* **Fragen und Aufgaben**:
A: Beantworten Sie anhand des Textes über die geplante Umbenennung der Goetheschule die folgenden Fragen:
(i) Wie alt ist Britney Spears laut dem Text?
(ii) Welcher Lehrer kennt dem Text zufolge als Einziger noch die Farbenlehre von Goethe?
(iii) Wie viele Anfragen gehen laut dem Text jährlich auf Claudias Homepage ein?
B: Führen Sie den Text über die geplante Umbenennung der Goetheschule im Anschluss an seinen letzten Satz weiter.

* **Extrahierter Text**:
Claudia-Schiffer-Gymnasium

Von unserem beratenden Lehrer H.J. Prauß (14.06.2001 22:00)

Britney Spears (19), US-Popstar, hat eigentlich keine Ahnung von Physik. Aber seitdem ein britischer Wissenschaftler sexy Bilder von der Pop-Prinzessin auf seiner Webseite platziert hat, kennt die Begeisterung der Surfer an den Theorien der Physik keine Grenzen mehr. Auf knifflige Fragen gibt die Sängerin in Sprechblasen die richtige Antwort.

Vorher – Nachher

Hier in Hessen werfen die Schulen in den nächsten Jahren ihr preußisches Beamtenjoch über Bord und erhalten u.a. auf dem Gebiet der Finanzverwaltung eine zunehmende Selbständigkeit („Budgetierung“). Das bedeutet, dass den Schulen nahegelegt wird, die karge Mittelzuteilung durch Spenden („Sponsoring“) aufzubessern. Also: ungewöhnliche Wege in der Stoffvermittlung und clevere Initiativen in der Finanzverwaltung stehen auf der Tagesordnung.
Ungewöhnliche Zeiten erfordern ungewöhnliche Maßnahmen. In dieser Frage scheint ein Ruck durch unsere Schule zu gehen. Die Farbenlehre von Goethe, dem Schirmherrn unserer Schule, kennt nur noch unser Physiklehrer Herr Clemens. Und mehr als den Zauberlehrling aufsagen kann nur Herr Trebing, der sein RTL-Inseldasein in der Schülerbibliothek fristet. Der Blick muss ins nächste Jahrhundert gehen. Das sieht auch die Leiterin unserer Schulprogramm-Kommission, Frau Kühn, nach deren Meinung das Schulprogramm vom Kopf auf die Füße gestellt werden muss. Sie plädiert für einen radikalen Umbau und damit für die Umbenennung unserer Schule: Statt Goetheschule jetzt CLAUDIA-SCHIFFER-Gymnasium. Mit dieser symbolischen Handlung soll nicht nur verdeutlicht werden, dass wir den Mut haben, unsere 100-jährige Tradition über Bord zu werfen, sondern auch im Sinne unseres ehemaligen Kultusministers Holzapfel eine Öffnung der Schule in den gesellschaftlichen Raum herbeiführen wollen. Über 200.000 Anfragen jährlich auf Claudias Homepage sind der Beweis für die Richtigkeit dieser Wahl, die sich auf unsere Unterrichtsmethoden und Sponsorensuche auswirken wird. Damit beenden wir die knochentrockene Kreidezeit und gleiten in die glitzernde Welt tagtäglicher pädagogischer Highlights.

* **Gespeicherte Datensätze**:
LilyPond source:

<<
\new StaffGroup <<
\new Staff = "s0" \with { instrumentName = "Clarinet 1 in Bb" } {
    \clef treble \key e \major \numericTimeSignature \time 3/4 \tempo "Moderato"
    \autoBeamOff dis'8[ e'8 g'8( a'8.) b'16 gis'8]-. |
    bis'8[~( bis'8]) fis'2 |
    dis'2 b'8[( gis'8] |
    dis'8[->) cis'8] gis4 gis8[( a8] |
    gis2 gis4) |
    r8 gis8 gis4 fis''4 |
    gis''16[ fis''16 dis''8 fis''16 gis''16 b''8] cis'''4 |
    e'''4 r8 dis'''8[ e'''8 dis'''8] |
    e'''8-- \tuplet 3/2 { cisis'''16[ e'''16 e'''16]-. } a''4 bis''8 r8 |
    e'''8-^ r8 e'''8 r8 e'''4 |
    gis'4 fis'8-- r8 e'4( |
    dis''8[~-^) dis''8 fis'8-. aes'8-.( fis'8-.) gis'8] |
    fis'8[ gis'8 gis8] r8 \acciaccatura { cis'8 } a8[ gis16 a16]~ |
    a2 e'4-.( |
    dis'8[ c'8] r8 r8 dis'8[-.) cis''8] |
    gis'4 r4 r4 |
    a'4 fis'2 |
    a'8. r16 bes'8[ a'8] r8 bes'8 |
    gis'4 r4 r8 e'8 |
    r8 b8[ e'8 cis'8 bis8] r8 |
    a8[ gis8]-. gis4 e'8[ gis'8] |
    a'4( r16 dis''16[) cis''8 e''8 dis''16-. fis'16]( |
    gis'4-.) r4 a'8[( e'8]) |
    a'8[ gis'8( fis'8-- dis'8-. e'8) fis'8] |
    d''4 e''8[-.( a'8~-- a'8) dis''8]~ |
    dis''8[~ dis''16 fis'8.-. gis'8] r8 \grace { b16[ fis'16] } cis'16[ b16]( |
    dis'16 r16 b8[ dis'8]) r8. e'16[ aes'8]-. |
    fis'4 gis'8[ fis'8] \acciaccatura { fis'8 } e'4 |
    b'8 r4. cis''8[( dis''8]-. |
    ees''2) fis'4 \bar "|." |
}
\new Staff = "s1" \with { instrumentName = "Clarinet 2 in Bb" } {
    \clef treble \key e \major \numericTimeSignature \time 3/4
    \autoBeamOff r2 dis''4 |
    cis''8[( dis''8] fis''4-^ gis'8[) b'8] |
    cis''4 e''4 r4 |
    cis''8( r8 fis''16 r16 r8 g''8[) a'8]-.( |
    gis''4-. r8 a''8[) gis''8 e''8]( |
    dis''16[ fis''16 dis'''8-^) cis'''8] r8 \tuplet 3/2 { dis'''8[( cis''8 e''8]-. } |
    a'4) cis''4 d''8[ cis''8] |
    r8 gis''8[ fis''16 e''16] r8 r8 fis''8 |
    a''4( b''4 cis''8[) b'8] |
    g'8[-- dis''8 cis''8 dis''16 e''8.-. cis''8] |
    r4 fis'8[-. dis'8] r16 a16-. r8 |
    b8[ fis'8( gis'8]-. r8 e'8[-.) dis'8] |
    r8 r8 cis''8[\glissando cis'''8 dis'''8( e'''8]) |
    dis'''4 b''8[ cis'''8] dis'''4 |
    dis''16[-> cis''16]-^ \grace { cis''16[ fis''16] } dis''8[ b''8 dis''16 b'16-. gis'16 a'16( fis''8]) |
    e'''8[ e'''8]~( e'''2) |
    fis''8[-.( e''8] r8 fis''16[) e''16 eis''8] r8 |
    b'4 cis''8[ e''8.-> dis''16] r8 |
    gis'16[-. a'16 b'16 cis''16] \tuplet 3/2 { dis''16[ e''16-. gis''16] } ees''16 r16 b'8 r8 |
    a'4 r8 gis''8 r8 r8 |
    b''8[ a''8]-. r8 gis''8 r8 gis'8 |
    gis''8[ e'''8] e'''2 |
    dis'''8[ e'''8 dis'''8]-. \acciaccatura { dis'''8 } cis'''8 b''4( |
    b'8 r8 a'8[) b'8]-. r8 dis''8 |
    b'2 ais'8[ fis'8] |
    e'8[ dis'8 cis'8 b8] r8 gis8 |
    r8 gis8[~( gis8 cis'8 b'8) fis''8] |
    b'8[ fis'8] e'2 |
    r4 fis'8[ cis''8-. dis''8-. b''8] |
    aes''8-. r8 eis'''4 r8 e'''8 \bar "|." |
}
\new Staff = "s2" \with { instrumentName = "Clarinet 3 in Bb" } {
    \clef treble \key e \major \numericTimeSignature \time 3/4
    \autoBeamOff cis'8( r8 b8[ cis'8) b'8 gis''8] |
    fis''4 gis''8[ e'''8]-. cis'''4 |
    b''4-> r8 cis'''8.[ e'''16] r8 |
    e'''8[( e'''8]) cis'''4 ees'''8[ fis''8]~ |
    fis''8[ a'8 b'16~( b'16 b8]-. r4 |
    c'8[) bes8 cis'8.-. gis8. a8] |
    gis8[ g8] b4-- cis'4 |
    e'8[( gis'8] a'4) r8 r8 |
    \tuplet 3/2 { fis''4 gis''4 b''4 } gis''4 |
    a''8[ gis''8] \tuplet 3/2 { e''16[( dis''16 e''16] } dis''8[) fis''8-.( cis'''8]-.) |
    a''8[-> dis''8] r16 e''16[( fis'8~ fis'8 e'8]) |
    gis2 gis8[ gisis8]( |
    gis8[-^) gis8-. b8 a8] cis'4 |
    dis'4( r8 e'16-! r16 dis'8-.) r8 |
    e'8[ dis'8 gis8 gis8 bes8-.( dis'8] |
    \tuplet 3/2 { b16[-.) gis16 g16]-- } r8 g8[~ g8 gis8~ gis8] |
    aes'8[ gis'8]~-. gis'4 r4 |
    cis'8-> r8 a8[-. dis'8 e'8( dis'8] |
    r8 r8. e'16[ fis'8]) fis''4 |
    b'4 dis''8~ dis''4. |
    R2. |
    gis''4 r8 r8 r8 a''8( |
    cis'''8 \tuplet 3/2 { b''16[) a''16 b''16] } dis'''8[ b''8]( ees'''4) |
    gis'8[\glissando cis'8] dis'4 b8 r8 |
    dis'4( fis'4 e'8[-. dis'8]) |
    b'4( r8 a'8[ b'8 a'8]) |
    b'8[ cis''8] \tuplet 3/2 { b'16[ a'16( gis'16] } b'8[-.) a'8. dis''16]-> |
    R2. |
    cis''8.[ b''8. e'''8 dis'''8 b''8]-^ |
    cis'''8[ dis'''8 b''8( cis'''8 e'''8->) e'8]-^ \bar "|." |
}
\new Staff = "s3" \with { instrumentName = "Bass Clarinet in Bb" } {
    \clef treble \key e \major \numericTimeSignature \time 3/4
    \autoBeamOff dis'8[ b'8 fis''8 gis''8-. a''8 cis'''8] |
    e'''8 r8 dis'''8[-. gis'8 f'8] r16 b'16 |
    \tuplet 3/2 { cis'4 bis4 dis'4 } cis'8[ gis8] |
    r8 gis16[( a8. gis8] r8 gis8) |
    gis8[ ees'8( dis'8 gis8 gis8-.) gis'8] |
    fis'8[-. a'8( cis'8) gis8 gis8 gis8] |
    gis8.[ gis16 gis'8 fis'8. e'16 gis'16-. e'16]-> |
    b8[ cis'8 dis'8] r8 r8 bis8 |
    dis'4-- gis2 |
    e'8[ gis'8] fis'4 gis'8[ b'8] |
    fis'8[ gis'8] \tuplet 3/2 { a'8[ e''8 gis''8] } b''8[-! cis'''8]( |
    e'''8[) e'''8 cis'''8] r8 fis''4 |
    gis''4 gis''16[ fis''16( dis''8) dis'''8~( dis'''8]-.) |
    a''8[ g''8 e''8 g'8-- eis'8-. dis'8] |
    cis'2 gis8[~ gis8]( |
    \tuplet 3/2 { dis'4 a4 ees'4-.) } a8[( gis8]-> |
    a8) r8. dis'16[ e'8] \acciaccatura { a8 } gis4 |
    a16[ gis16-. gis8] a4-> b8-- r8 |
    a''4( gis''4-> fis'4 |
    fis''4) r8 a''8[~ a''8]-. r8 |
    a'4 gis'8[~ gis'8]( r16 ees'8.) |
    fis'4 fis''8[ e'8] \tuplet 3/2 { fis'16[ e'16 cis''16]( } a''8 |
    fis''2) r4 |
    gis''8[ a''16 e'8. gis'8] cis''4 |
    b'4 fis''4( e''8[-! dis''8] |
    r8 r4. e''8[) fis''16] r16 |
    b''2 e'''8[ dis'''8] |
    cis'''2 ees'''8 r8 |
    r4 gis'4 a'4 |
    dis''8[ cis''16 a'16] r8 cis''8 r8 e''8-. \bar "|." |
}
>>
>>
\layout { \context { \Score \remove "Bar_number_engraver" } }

* **Schriftliche Antworten**:
A:
(i) Sie ist 19 Jahre alt.
(ii) Der Physiklehrer Herr Clemens.
(iii) Über 200.000.

B:
Bei geschickter Pressearbeit kann man sich ausmalen, wie Claudia Schiffer als Patronin zur Umbenennung unserer Schule über den Kasseler Flughafen „Calden“ herbeijeten würde, umgeben von einem Tross von Fotografen, einschließlich der gesetzlichen und ungesetzlichen Fernsehsender. An der Gangway links Herr Dr. von Rüden, rechts Herr Lewandowski, in der Hocke unser Hausmeister Herr Knobel. Ein Bild ginge um die Welt.
Wahrscheinlich würde sie zu besonderen Anlässen in unserer Schule erscheinen. Die Gesamtkonferenzen verliefen effektiver. Das saure Gesicht des Protokollanten würde der Vergangenheit angehören – ganz vorne neben Claudia! Ein kleiner Date zu einer Pädagogischen Konferenz nach Mallorca? Selbstverständlich – das Flugzeug würde kopflastig und selbst Herr Umbach würde nie wieder über Fahrtkostenrückerstattung klagen. Frau Lühmann würde sich als einzige mit einem GEW-Termin entschuldigen lassen.
Was die älteren Kollegen nur motiviert, macht die Schüler hellwach – und das ist ja unser pädagogischer Impetus. Seit der Wende sind historische Exkurse out. Dem Fall der Mauer muss die Beseitigung der pädagogischen Panzersperren in unserem Kopf folgen; die Kraft der Freiheit, die uns Claudia vorexerziert, führte sie aus einfachen Verhältnissen zum millionenschweren Weltstar des Jetset. Warum also Physik, warum Gemeinschaftskunde, wozu Chemie? Eine Runde Börsenspiel, etwas Medienkunde bei unserem Deutschlehrer Herrn Wagner und ein bisschen Dreisatz bei Herrn Rudolph – das Währungsrechnen fällt sowieso weg. Kunst und Design – ohne Kunstgeschichte – wird Schwerpunktsfach bei Herrn Schön; der Naturalismus schwelgt in dezenten Farben.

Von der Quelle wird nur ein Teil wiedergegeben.